Alberto played from 1977 to 1991 and Carlos was born in 2000, well after his father had retired. Basketball was important, but getting good grades at school came first and this is something Carlos will always be grateful for, that his parents made sure he put his education before sports.

"I think it is helping me a lot. I keep studying now. I did it in Zaragoza, I finished my studies there, but now I keep studying in the university," Alocen said. "It is more difficult because we practice a lot, we travel a lot and it is different, but in my mind, like my father tried to teach me, it was like, you have to keep studying, you never know what's going to happen in the future and you have to have your studies, your education, and I try to do it every day."

Carlos was born in Zaragoza and his father played for Real Madrid. There is another Alocen, Lorenzo, who is also from Zaragoza and who made history with Los Blancos. His name will be forever linked to a game in Varese back in 1962 in which Real's Coach Pedro Ferrandiz instructed him to score in his own basket to lose a game on purpose, avoiding overtime in which his team might have lost by more points. That trick forced a change of rules. Alocen helped Real win Spanish League titles in 1962 and 1963. Despite so many coincidences, Lorenzo Alocen is not related to Carlos and Alberto Alocen, making Carlos the first member of the family to join Los Blancos' first squad.

"I know he is very proud of me," Carlos said of his father. "It's true that he played in the youth program in Madrid, but he didn't play in the first team. Now, I have reached a dream that we both had. He didn't get it, but he is so proud of me. We share the love of basketball and we talk about this a lot, about basketball and about the things that happened in my life. My father was born in Madrid, loves the city, its soccer team and of course, its basketball team. He's watched all the games throughout the years, and I did too. I watched all the soccer and basketball teams' games and like them, too. Like I said, we shared that love for Madrid. We have family here in Madrid and it is so good to play here, to play a lot of years. Everything is right."

The senior Alocen played in the Spanish first division for many years and faced Carlos's current coach, Pablo Laso, many times. He also played against his current teammate Alberto Abalde's father, also named Alberto, mainly when he was with OAR Ferrol and Alocen was with Huesca. Of course, that leads to some interesting conversations in Real's locker room.

"I have reached a dream that we both had. He didn't get it, but he is so proud of me."
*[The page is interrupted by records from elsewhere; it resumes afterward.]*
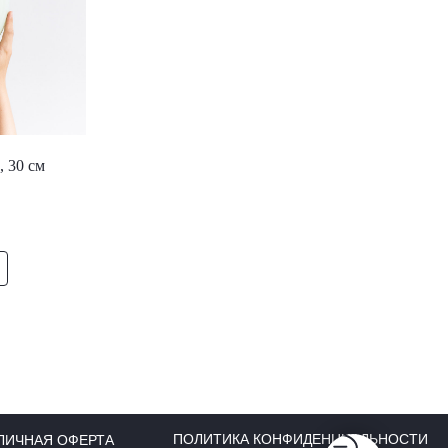
, 30 см
ПОЛИТИКА КОНФИДЕНЦИАЛЬНОСТИ
ЛИЧНАЯ ОФЕРТА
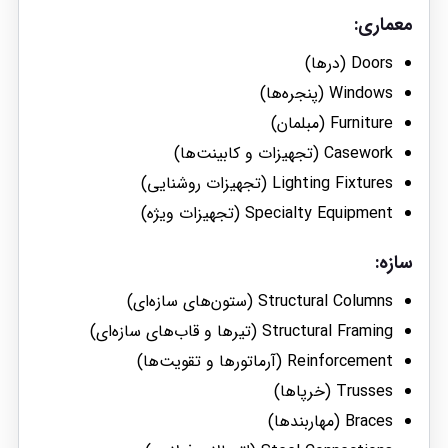
معماری
:
Doors (درها)
Windows (پنجره‌ها)
Furniture (مبلمان)
Casework (تجهیزات و کابینت‌ها)
Lighting Fixtures (تجهیزات روشنایی)
Specialty Equipment (تجهیزات ویژه)
سازه
:
Structural Columns (ستون‌های سازه‌ای)
Structural Framing (تیرها و قاب‌های سازه‌ای)
Reinforcement (آرماتورها و تقویت‌ها)
Trusses (خرپاها)
Braces (مهاربندها)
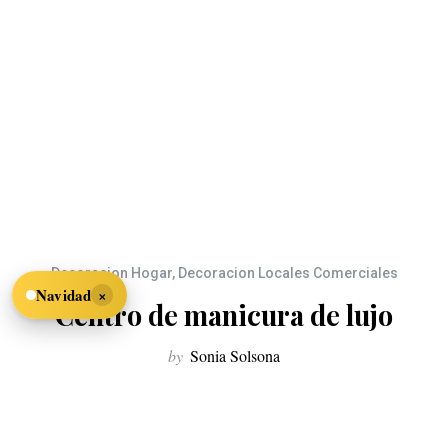
Decoracion Hogar
,
Decoracion Locales Comerciales
×
Navidad
Centro de manicura de lujo
by
Sonia Solsona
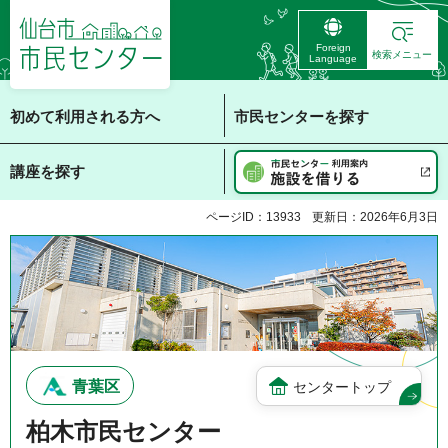
仙台市 市民センタ
Foreign
ー
検索メニュー
Language
初めて利用される方へ
市民センターを探す
講座を探す
ページID：13933
更新日：2026年6月3日
青葉区
センタートップ
柏木市民センター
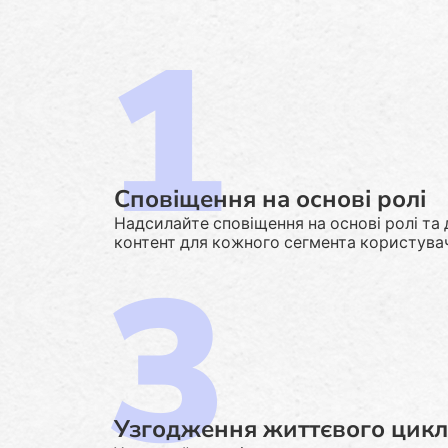
Сповіщення на основі ролі
Надсилайте сповіщення на основі ролі та
контент для кожного сегмента користувач
Узгодження життєвого цикл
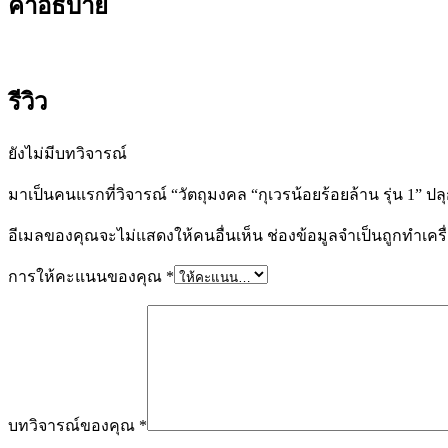
คำอธิบาย
รุ่น
1"
ปลุก
เสก
รีวิว
โดย
หลวง
ยังไม่มีบทวิจารณ์
ปู่
เณร
มาเป็นคนแรกที่วิจารณ์ “วัตถุมงคล “กุเวรน้อยร้อยล้าน รุ่น 1” ป
แก้ว
ชิ้น
อีเมลของคุณจะไม่แสดงให้คนอื่นเห็น
ช่องข้อมูลจำเป็นถูกทำเค
การให้คะแนนของคุณ
*
บทวิจารณ์ของคุณ
*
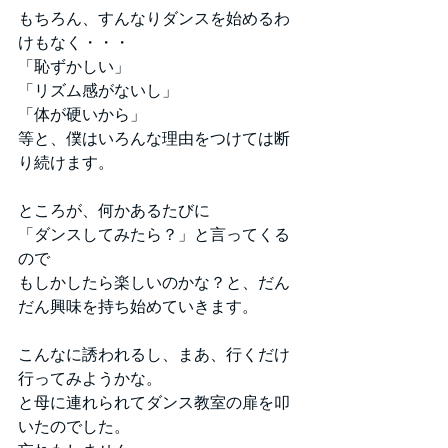
もちろん、すんなりダンスを始めるわ
けもなく・・・
「恥ずかしい」
「リズム感がないし」
「体が硬いから」
等と、僕はいろんな理由をつけては断
り続けます。
ところが、何かあるたびに
「ダンスしてみたら？」と言ってくる
ので
もしかしたら楽しいのかな？と、だん
だん興味を持ち始めていきます。
こんなに誘われるし、まあ、行くだけ
行ってみようかな。
と母に連れられてダンス教室の扉を叩
いたのでした。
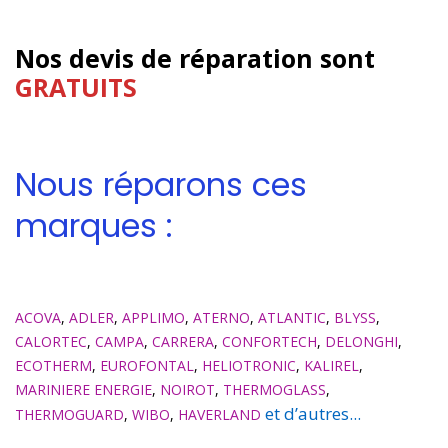
Nos devis de réparation sont
GRATUITS
Nous réparons ces
marques :
ACOVA
,
ADLER
,
APPLIMO
,
ATERNO
,
ATLANTIC
,
BLYSS
,
CALORTEC
,
CAMPA
,
CARRERA
,
CONFORTECH
,
DELONGHI
,
ECOTHERM
,
EUROFONTAL
,
HELIOTRONIC
,
KALIREL
,
MARINIERE ENERGIE
,
NOIROT
,
THERMOGLASS
,
et d’autres...
THERMOGUARD
,
WIBO
,
HAVERLAND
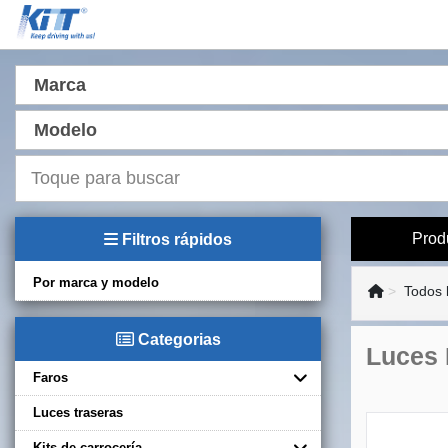
Marca
Modelo
Prod
Filtros rápidos
Por marca y modelo
Todos 
Categorias
Luces 
Faros
Luces traseras
Kits de carrocería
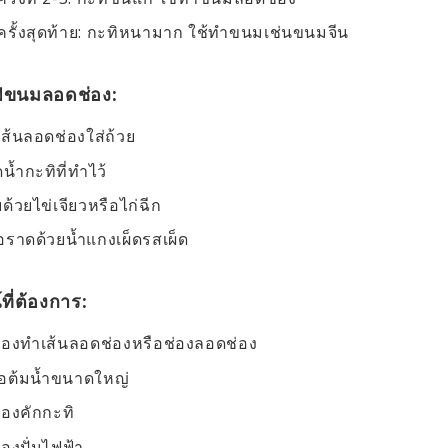
ครั้งสุดท้าย: กะทิหนามาก ใช้ทำขนมเช่นขนมจีน
ร์ฟขนมลอดช่อง:
เส้นลอดช่องใส่ถ้วย
น้ำกะทิที่ทำไว้
ด้วยไข่เจียวหรือไก่ฉีก
อราดด้วยน้ำแกงเผ็ดรสเผ็ด
ที่ต้องการ:
ื่องทำเส้นลอดช่องหรือช่องลอดช่อง
อต้มน้ำขนาดใหญ่
ื่องคักกะทิ
ื่องปั่นไฟฟ้า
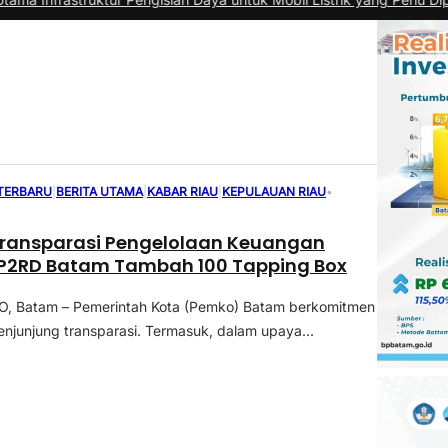
 TERBARU
|
BERITA UTAMA
|
KABAR RIAU
|
KEPULAUAN RIAU
•
Transparasi Pengelolaan Keuangan
BP2RD Batam Tambah 100 Tapping Box
 Batam – Pemerintah Kota (Pemko) Batam berkomitmen
enjunjung transparasi. Termasuk, dalam upaya...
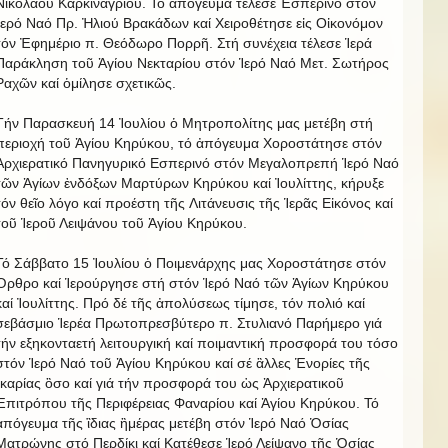
Νικολάου Καρκιναγρίου. Τό ἀπόγευμα τέλεσε Ἐσπερινό στόν
Ἱερό Ναό Πρ. Ἠλιού Βρακάδων καί Χειροθέτησε εἰς Οἰκονόμον
τόν Ἐφημέριο π. Θεόδωρο Πορρῆ. Στή συνέχεια τέλεσε Ἱερά
Παράκληση τοῦ Ἁγίου Νεκταρίου στόν Ἱερό Ναό Μετ. Σωτήρος
Ραχῶν καί ὁμίλησε σχετικῶς.
Τήν Παρασκευή 14 Ἰουλίου ὁ Μητροπολίτης μας μετέβη στή
περιοχή τοῦ Ἁγίου Κηρύκου, τό ἀπόγευμα Χοροστάτησε στόν
Ἀρχιερατικό Πανηγυρικό Εσπερινό στόν Μεγαλοπρεπή Ἱερό Ναό
τῶν Ἁγίων ἐνδόξων Μαρτύρων Κηρύκου καί Ἰουλίττης, κήρυξε
τόν θεῖο λόγο καί προέστη τῆς Λιτάνευσις τῆς Ἱερᾶς Εἰκόνος καί
τοῦ Ἱεροῦ Λειψάνου τοῦ Ἁγίου Κηρύκου.
Τό Σάββατο 15 Ἰουλίου ὁ Ποιμενάρχης μας Χοροστάτησε στόν
Ὀρθρο καί Ἱερούργησε στή στόν Ἱερό Ναό τῶν Ἁγίων Κηρύκου
καί Ἰουλίττης. Πρό δέ τῆς ἀπολύσεως τίμησε, τόν πολιό καί
σεβάσμιο Ἱερέα Πρωτοπρεσβύτερο π. Στυλιανό Παρήμερο γιά
τήν εξηκονταετή λειτουργική καί ποιμαντική προσφορά του τόσο
στόν Ἱερό Ναό τοῦ Ἁγίου Κηρύκου καί σέ ἃλλες Ἑνορίες τῆς
Ἰκαρίας ὃσο καί γιά τήν προσφορά του ὡς Ἀρχιερατικοῦ
Ἐπιτρόπου τῆς Περιφέρειας Φαναρίου καί Ἁγίου Κηρύκου. Τό
ἀπόγευμα τῆς ἳδιας ἣμέρας μετέβη στόν Ἱερό Ναό Ὁσίας
Ματρώνης στό Περδίκι καί Κατέθεσε Ἱερό Λείψανο τῆς Ὁσίας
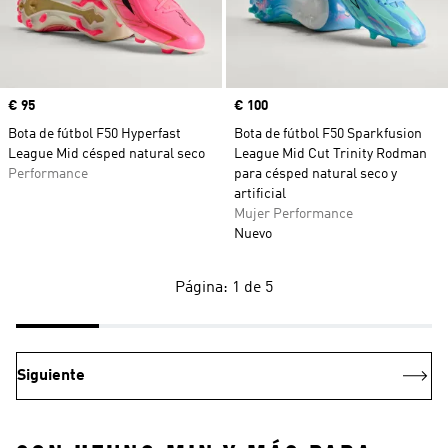
Precio
€ 95
Precio
€ 100
Bota de fútbol F50 Hyperfast
Bota de fútbol F50 Sparkfusion
League Mid césped natural seco
League Mid Cut Trinity Rodman
Performance
para césped natural seco y
artificial
Mujer Performance
Nuevo
Página: 1 de 5
Siguiente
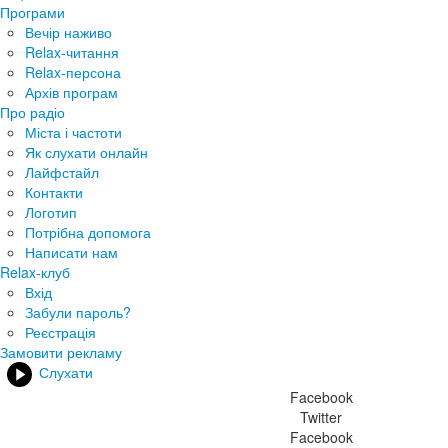
Програми
Вечір наживо
Relax-читання
Relax-персона
Архів програм
Про радіо
Міста і частоти
Як слухати онлайн
Лайфстайл
Контакти
Логотип
Потрібна допомога
Написати нам
Relax-клуб
Вхід
Забули пароль?
Реєстрація
Замовити рекламу
Слухати
Facebook
Twitter
Facebook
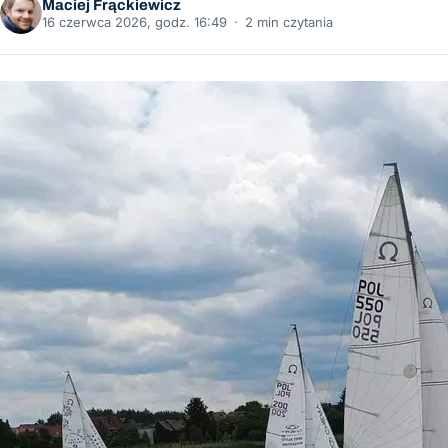
Maciej Frąckiewicz
16 czerwca 2026, godz. 16:49
·
2 min czytania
"Yes, we have talked sometimes about this. It's a funny fact. I remember one press conference that Pablo [Laso] talked about this. It is funny," Alocen said. "I have talked with my father about this and it's true that he played against Abalde's father, against Pablo Laso, and I have watched some games of Pablo against my father, and it is special, too."

Abalde's father taught him some moves and tricks, but has respected the coaches he had over the years.

"When I was young, we practiced a lot. When I was 8, 9, 10 years old, we practiced together. He tried to teach me some moves or some things that I had to learn. Those moments, I think, helped me a lot to be where I am right now. Being 19 and bigger, it is more difficult to keep practicing together, but sometimes we talk about this," Carlos said. "We talk a lot about basketball. It's true that he's let my coaches, obviously, do their work, and he tries to support me in the difficult moments. But he wants to give me my space, to think by myself when I have lost, when I had a bad game, but obviously, he supports me every day.

"Now, I see my parents less because they are living now in Zaragoza, but they support me from there. It is different, but it is a new opportunity."